Problem statement:
Read through the data and report every line in which the word "labels" occurs.

Record excerpts:
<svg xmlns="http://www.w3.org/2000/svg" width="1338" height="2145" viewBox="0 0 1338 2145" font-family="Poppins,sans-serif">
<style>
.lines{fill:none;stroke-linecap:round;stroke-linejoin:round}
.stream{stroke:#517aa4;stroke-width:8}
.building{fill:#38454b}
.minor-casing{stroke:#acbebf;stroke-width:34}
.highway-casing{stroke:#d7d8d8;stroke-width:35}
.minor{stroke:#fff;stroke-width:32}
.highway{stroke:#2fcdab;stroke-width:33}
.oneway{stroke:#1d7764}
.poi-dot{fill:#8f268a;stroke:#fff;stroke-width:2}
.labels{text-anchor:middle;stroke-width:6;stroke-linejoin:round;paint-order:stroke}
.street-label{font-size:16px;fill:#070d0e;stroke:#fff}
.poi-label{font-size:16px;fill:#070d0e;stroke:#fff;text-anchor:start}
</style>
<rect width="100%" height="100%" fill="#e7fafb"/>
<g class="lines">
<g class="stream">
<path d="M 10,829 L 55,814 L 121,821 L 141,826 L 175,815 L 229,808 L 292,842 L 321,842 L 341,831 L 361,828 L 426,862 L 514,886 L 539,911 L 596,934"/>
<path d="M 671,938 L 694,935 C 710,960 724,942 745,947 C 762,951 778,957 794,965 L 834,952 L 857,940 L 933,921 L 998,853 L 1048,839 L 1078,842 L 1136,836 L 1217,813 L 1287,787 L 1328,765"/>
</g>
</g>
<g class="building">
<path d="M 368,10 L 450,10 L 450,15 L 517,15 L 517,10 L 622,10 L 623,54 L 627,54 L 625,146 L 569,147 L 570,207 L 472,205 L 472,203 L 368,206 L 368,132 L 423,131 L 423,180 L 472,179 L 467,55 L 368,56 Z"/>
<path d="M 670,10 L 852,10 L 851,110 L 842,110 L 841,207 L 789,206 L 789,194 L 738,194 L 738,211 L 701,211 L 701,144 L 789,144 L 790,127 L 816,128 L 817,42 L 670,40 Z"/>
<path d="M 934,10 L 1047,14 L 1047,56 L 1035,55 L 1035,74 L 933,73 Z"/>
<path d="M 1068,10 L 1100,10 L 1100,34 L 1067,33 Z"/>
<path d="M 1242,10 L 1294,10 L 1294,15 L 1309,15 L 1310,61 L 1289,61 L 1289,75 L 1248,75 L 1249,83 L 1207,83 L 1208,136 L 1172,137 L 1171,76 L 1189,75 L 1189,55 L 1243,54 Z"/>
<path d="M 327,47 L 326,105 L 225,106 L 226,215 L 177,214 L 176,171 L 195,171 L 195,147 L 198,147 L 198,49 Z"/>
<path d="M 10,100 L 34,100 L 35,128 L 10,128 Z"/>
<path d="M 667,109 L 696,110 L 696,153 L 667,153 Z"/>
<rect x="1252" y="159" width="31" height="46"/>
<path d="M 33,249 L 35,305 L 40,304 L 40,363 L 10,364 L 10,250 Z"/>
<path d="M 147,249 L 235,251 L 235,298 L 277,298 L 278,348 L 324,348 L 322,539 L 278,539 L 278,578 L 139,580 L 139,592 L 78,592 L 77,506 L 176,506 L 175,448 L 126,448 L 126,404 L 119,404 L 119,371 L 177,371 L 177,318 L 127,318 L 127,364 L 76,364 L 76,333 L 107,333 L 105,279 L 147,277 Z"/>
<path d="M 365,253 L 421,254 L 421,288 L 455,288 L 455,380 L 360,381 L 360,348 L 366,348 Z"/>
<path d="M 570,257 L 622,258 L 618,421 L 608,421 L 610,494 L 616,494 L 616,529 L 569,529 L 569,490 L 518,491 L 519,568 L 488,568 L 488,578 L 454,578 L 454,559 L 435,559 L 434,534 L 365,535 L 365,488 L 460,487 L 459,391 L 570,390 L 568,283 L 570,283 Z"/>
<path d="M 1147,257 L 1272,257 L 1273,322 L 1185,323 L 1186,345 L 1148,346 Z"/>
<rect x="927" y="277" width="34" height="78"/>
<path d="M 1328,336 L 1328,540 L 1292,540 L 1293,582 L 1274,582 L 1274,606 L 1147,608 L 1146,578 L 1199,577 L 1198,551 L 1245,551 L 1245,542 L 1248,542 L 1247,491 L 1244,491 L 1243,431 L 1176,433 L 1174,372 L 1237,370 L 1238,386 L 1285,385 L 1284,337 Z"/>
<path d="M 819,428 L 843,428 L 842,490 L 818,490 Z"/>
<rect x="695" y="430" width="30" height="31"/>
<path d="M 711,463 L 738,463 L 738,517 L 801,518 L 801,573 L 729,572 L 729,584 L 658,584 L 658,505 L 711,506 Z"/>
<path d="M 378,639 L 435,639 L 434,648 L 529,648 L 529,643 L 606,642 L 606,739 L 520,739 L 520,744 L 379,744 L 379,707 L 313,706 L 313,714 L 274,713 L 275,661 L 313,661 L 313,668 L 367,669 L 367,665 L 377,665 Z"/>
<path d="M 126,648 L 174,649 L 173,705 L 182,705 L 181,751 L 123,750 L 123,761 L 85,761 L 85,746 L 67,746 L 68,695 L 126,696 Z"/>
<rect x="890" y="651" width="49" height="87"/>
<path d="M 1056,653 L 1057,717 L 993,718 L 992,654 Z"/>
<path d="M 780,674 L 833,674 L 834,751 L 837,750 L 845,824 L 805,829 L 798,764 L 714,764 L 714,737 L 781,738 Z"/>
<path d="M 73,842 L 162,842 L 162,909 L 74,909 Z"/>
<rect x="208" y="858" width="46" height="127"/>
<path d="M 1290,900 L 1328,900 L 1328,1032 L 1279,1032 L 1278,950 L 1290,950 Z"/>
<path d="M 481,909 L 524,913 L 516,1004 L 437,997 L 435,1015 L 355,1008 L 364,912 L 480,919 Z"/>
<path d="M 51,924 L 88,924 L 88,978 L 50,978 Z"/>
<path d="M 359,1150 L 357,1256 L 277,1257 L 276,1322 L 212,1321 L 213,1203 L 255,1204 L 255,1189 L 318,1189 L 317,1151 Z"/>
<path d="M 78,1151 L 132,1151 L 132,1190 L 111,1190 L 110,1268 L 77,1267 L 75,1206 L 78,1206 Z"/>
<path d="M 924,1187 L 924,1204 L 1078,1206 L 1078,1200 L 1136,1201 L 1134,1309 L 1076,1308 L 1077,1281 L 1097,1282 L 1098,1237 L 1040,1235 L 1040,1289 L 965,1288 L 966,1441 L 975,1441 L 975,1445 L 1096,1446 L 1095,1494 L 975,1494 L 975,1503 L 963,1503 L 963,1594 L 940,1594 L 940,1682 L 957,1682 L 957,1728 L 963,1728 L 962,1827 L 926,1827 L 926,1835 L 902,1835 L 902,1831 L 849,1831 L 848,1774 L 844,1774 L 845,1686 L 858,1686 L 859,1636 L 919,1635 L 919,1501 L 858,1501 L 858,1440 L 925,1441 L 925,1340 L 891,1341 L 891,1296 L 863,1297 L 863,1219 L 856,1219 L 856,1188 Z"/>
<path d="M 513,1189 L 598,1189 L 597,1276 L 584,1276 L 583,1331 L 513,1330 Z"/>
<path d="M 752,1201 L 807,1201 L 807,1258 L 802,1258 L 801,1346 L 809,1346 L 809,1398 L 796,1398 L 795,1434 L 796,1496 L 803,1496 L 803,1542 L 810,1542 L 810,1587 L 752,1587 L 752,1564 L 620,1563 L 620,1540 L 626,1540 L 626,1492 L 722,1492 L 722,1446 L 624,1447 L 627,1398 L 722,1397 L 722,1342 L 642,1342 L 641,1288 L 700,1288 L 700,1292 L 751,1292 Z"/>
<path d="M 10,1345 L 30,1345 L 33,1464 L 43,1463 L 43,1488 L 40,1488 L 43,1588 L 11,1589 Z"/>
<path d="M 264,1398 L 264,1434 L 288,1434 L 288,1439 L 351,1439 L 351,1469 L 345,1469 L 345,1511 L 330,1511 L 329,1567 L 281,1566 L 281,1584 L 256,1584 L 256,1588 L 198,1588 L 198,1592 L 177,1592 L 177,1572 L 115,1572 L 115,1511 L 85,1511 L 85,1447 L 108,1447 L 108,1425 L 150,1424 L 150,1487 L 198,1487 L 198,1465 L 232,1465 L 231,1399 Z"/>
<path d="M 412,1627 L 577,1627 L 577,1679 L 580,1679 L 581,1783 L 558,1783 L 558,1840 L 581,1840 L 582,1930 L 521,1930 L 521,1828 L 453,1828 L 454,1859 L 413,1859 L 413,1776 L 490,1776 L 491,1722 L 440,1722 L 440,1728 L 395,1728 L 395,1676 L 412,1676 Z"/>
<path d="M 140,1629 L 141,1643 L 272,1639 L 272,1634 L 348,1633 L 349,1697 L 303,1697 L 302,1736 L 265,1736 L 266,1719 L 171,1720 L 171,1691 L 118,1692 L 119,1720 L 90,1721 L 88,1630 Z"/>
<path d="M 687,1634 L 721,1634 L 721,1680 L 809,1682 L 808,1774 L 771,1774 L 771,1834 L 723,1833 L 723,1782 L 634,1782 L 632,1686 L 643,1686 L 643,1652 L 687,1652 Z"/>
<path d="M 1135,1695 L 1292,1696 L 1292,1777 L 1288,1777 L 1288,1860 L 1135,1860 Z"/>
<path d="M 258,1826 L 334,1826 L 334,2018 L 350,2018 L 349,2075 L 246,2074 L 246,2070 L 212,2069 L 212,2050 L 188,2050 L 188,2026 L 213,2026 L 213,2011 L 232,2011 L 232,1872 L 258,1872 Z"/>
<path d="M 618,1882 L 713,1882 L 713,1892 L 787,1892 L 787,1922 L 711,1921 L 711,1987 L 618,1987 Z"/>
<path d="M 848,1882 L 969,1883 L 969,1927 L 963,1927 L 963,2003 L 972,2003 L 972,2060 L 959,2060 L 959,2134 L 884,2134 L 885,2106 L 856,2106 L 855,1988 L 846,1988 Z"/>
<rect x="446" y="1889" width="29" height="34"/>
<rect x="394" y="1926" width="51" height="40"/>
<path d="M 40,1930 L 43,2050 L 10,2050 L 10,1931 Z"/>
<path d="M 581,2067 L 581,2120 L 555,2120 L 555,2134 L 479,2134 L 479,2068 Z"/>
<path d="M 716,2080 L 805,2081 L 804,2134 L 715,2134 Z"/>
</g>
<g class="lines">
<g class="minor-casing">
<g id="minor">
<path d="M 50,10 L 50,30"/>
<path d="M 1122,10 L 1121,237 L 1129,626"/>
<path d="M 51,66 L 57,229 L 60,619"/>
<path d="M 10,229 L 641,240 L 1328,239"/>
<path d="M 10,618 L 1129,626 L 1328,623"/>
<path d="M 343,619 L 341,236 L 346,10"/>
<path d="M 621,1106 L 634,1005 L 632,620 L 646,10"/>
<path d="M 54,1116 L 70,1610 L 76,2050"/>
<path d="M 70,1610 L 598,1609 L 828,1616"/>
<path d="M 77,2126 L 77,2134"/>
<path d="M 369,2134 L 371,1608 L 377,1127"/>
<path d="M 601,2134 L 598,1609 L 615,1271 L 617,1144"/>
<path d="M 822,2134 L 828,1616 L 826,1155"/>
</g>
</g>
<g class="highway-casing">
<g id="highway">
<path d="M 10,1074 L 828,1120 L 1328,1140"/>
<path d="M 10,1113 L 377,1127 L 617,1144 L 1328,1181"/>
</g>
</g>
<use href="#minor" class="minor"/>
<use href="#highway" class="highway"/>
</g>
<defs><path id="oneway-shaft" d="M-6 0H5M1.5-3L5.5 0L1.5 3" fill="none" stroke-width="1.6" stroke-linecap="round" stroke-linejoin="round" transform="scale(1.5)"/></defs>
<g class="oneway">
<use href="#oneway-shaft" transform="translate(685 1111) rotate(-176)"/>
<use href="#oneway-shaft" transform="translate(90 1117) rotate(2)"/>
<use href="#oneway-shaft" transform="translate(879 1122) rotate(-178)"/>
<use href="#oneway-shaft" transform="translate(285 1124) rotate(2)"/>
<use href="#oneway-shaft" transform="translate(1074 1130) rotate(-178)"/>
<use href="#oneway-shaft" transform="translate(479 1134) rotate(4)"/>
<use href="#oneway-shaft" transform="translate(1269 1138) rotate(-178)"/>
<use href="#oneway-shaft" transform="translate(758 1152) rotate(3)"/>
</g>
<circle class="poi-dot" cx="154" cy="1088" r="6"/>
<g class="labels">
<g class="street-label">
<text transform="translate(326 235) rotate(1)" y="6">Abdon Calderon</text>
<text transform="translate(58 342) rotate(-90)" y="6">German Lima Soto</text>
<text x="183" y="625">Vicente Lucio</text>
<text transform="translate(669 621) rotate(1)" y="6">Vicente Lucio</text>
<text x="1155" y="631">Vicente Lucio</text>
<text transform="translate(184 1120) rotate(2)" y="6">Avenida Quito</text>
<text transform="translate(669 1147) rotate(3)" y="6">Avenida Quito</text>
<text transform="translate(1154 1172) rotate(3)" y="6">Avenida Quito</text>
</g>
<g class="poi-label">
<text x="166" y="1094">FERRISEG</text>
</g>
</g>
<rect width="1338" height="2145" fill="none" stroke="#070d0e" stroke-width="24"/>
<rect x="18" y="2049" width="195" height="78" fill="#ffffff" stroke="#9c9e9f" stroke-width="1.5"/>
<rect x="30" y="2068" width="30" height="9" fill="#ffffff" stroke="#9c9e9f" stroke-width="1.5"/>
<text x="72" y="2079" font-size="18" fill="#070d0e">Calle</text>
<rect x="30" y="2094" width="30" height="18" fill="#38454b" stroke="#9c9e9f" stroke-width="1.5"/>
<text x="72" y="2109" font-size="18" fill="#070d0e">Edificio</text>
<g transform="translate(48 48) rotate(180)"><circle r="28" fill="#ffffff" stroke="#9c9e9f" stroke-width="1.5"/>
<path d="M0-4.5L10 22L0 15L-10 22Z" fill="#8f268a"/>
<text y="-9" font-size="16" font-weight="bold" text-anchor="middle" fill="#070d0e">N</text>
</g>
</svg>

Response to the exercise:
.labels{text-anchor:middle;stroke-width:6;stroke-linejoin:round;paint-order:stroke}
<g class="labels">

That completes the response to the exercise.